━━━ DATASET EXCERPTS
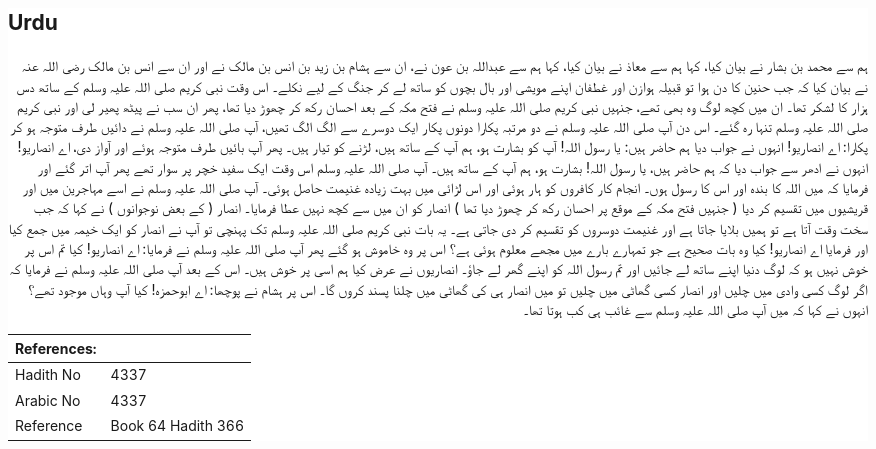 ## Urdu


<div dir="rtl" lang="ur" style={{fontSize:'larger',backgroundColor:'#f8f9fa',padding:20}}>
ہم سے محمد بن بشار نے بیان کیا، کہا ہم سے معاذ نے بیان کیا، کہا ہم سے عبداللہ بن عون نے، ان سے ہشام بن زید بن انس بن مالک نے اور ان سے انس بن مالک رضی اللہ عنہ نے بیان کیا کہ جب حنین کا دن ہوا تو قبیلہ ہوازن اور غطفان اپنے مویشی اور بال بچوں کو ساتھ لے کر جنگ کے لیے نکلے۔ اس وقت نبی کریم صلی اللہ علیہ وسلم کے ساتھ دس ہزار کا لشکر تھا۔ ان میں کچھ لوگ وہ بھی تھے، جنہیں نبی کریم صلی اللہ علیہ وسلم نے فتح مکہ کے بعد احسان رکھ کر چھوڑ دیا تھا، پھر ان سب نے پیٹھ پھیر لی اور نبی کریم صلی اللہ علیہ وسلم تنہا رہ گئے۔ اس دن آپ صلی اللہ علیہ وسلم نے دو مرتبہ پکارا دونوں پکار ایک دوسرے سے الگ الگ تھیں، آپ صلی اللہ علیہ وسلم نے دائیں طرف متوجہ ہو کر پکارا: اے انصاریو! انہوں نے جواب دیا ہم حاضر ہیں: یا رسول اللہ! آپ کو بشارت ہو، ہم آپ کے ساتھ ہیں، لڑنے کو تیار ہیں۔ پھر آپ بائیں طرف متوجہ ہوئے اور آواز دی، اے انصاریو! انہوں نے ادھر سے جواب دیا کہ ہم حاضر ہیں، یا رسول اللہ! بشارت ہو، ہم آپ کے ساتھ ہیں۔ آپ صلی اللہ علیہ وسلم اس وقت ایک سفید خچر پر سوار تھے پھر آپ اتر گئے اور فرمایا کہ میں اللہ کا بندہ اور اس کا رسول ہوں۔ انجام کار کافروں کو ہار ہوئی اور اس لڑائی میں بہت زیادہ غنیمت حاصل ہوئی۔ آپ صلی اللہ علیہ وسلم نے اسے مہاجرین میں اور قریشیوں میں تقسیم کر دیا ( جنہیں فتح مکہ کے موقع پر احسان رکھ کر چھوڑ دیا تھا ) انصار کو ان میں سے کچھ نہیں عطا فرمایا۔ انصار ( کے بعض نوجوانوں ) نے کہا کہ جب سخت وقت آتا ہے تو ہمیں بلایا جاتا ہے اور غنیمت دوسروں کو تقسیم کر دی جاتی ہے۔ یہ بات نبی کریم صلی اللہ علیہ وسلم تک پہنچی تو آپ نے انصار کو ایک خیمہ میں جمع کیا اور فرمایا اے انصاریو! کیا وہ بات صحیح ہے جو تمہارے بارے میں مجھے معلوم ہوئی ہے؟ اس پر وہ خاموش ہو گئے پھر آپ صلی اللہ علیہ وسلم نے فرمایا: اے انصاریو! کیا تم اس پر خوش نہیں ہو کہ لوگ دنیا اپنے ساتھ لے جائیں اور تم رسول اللہ کو اپنے گھر لے جاؤ۔ انصاریوں نے عرض کیا ہم اسی پر خوش ہیں۔ اس کے بعد آپ صلی اللہ علیہ وسلم نے فرمایا کہ اگر لوگ کسی وادی میں چلیں اور انصار کسی گھاٹی میں چلیں تو میں انصار ہی کی گھاٹی میں چلنا پسند کروں گا۔ اس پر ہشام نے پوچھا: اے ابوحمزہ! کیا آپ وہاں موجود تھے؟ انہوں نے کہا کہ میں آپ صلی اللہ علیہ وسلم سے غائب ہی کب ہوتا تھا۔
</div>
<div style={{backgroundColor:'#f8f9fa',padding:20, marginBottom: 10}}><table> <thead> <tr> <th>References:</th> <th></th> </tr> </thead> <tbody><tr><td>Hadith No</td><td>4337</td></tr><tr><td>Arabic No</td><td>4337</td></tr><tr><td>Reference</td><td>Book 64 Hadith 366</td></tr></tbody></table></div>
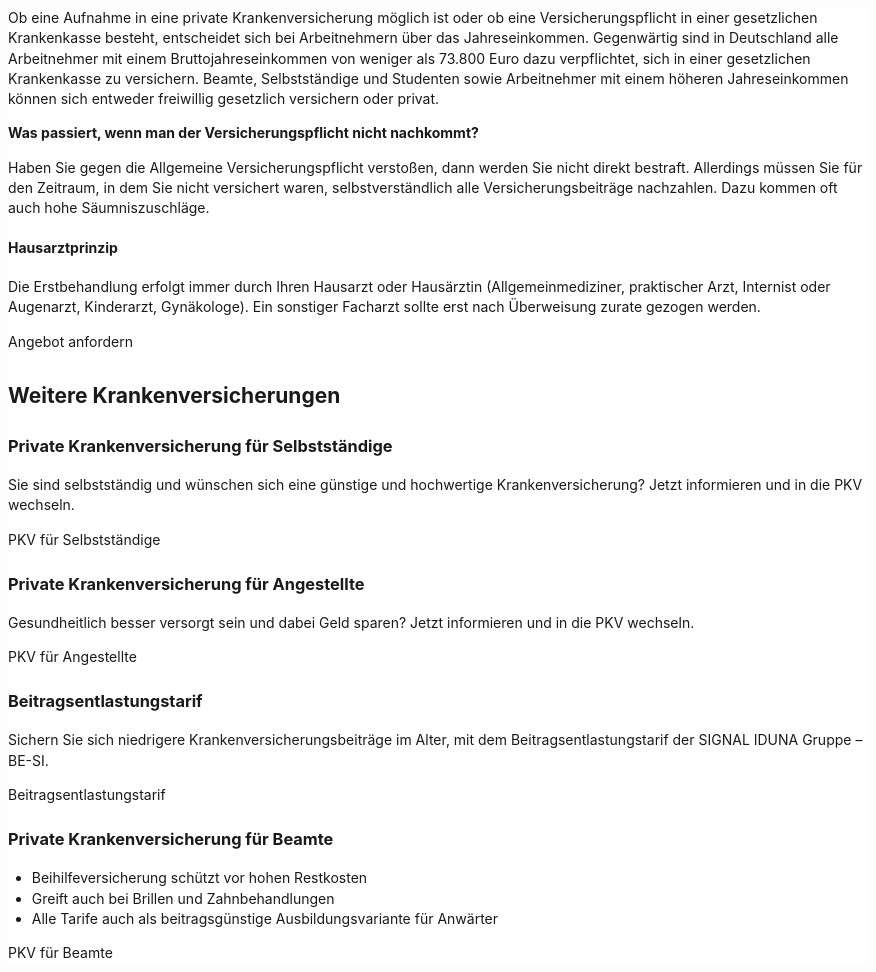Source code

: Ob eine Aufnahme in eine private Kranken­versicherung möglich ist oder ob eine
Versicherungspflicht in einer gesetzlichen Krankenkasse besteht, entscheidet
sich bei Arbeitnehmern über das Jahreseinkommen. Gegenwärtig sind in
Deutschland alle Arbeitnehmer mit einem Bruttojahreseinkommen von weniger als
73.800 Euro dazu verpflichtet, sich in einer gesetzlichen Krankenkasse zu
versichern. Beamte, Selbstständige und Studenten sowie Arbeitnehmer mit einem
höheren Jahreseinkommen können sich entweder freiwillig gesetzlich versichern
oder privat.

**Was passiert, wenn man der Versicherungspflicht nicht nachkommt?**

Haben Sie gegen die Allgemeine Versicherungspflicht verstoßen, dann werden Sie
nicht direkt bestraft. Allerdings müssen Sie für den Zeitraum, in dem Sie
nicht versichert waren, selbstverständlich alle Versicherungsbeiträge
nachzahlen. Dazu kommen oft auch hohe Säumniszuschläge.

####  Hausarztprinzip

Die Erstbehandlung erfolgt immer durch Ihren Hausarzt oder Hausärztin
(Allgemeinmediziner, praktischer Arzt, Internist oder Augenarzt, Kinderarzt,
Gynäkologe). Ein sonstiger Facharzt sollte erst nach Überweisung zurate
gezogen werden.

Angebot anfordern

##  Weitere Krankenversicherungen

###  Private Kranken­versicherung für Selbstständige

Sie sind selbstständig und wünschen sich eine günstige und hochwertige
Kranken­versicherung? Jetzt informieren und in die PKV wechseln.

PKV für Selbstständige

###  Private Kranken­versicherung für Angestellte

Gesundheitlich besser versorgt sein und dabei Geld sparen? Jetzt informieren
und in die PKV wechseln.

PKV für Angestellte

###  Beitragsentlastungstarif

Sichern Sie sich niedrigere Kranken­versicherungsbeiträge im Alter, mit dem
Beitragsentlastungstarif der SIGNAL IDUNA Gruppe – BE-SI.

Beitragsentlastungstarif

###  Private Kranken­versicherung für Beamte

  * Beihilfe­versicherung schützt vor hohen Restkosten
  * Greift auch bei Brillen und Zahnbehandlungen
  * Alle Tarife auch als beitragsgünstige Ausbildungsvariante für Anwärter

PKV für Beamte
━━━━━━
THE TASK: Reproduce the rows from the line containing "PKV für Angestellte" through the end of the records, changing every occurrence of "Beitragsentlastungstarif" to "Entlastungstarif" and leaving everything else as it is.

SOLUTION TO THIS PROBLEM:
PKV für Angestellte

###  Entlastungstarif

Sichern Sie sich niedrigere Kranken­versicherungsbeiträge im Alter, mit dem
Entlastungstarif der SIGNAL IDUNA Gruppe – BE-SI.

Entlastungstarif

###  Private Kranken­versicherung für Beamte

  * Beihilfe­versicherung schützt vor hohen Restkosten
  * Greift auch bei Brillen und Zahnbehandlungen
  * Alle Tarife auch als beitragsgünstige Ausbildungsvariante für Anwärter

PKV für Beamte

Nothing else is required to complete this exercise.